# [Data under study]
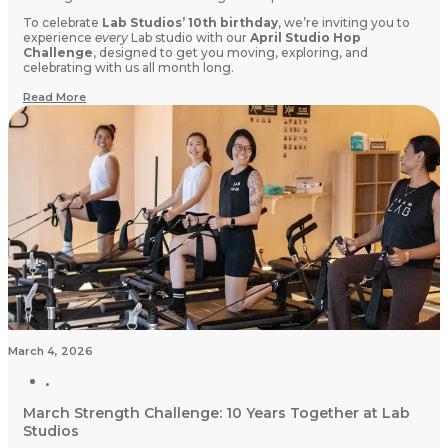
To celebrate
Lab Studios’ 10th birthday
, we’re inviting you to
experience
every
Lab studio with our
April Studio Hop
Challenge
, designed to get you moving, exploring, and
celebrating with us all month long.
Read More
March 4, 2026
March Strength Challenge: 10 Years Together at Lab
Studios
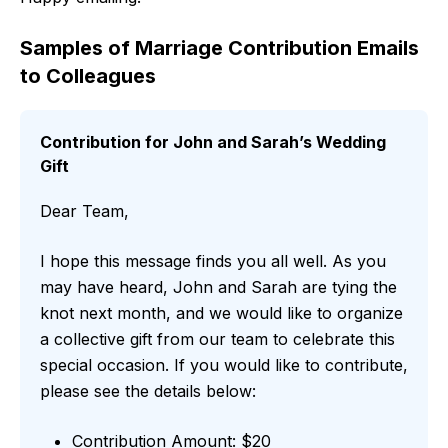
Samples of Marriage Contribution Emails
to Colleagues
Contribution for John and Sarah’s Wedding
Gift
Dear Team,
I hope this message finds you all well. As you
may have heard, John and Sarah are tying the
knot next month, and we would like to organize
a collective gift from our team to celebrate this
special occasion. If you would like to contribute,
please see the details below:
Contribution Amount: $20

# [What to do]
Copy out the text of the material above word for word, leaving out the pictures.

# [Reply to the exercise]
To celebrate
Lab Studios’ 10th birthday
, we’re inviting you to
experience
every
Lab studio with our
April Studio Hop
Challenge
, designed to get you moving, exploring, and
celebrating with us all month long.
Read More
March 4, 2026
March Strength Challenge: 10 Years Together at Lab
Studios
Samples of Marriage Contribution Emails
to Colleagues
Contribution for John and Sarah’s Wedding
Gift
Dear Team,
I hope this message finds you all well. As you
may have heard, John and Sarah are tying the
knot next month, and we would like to organize
a collective gift from our team to celebrate this
special occasion. If you would like to contribute,
please see the details below:
Contribution Amount: $20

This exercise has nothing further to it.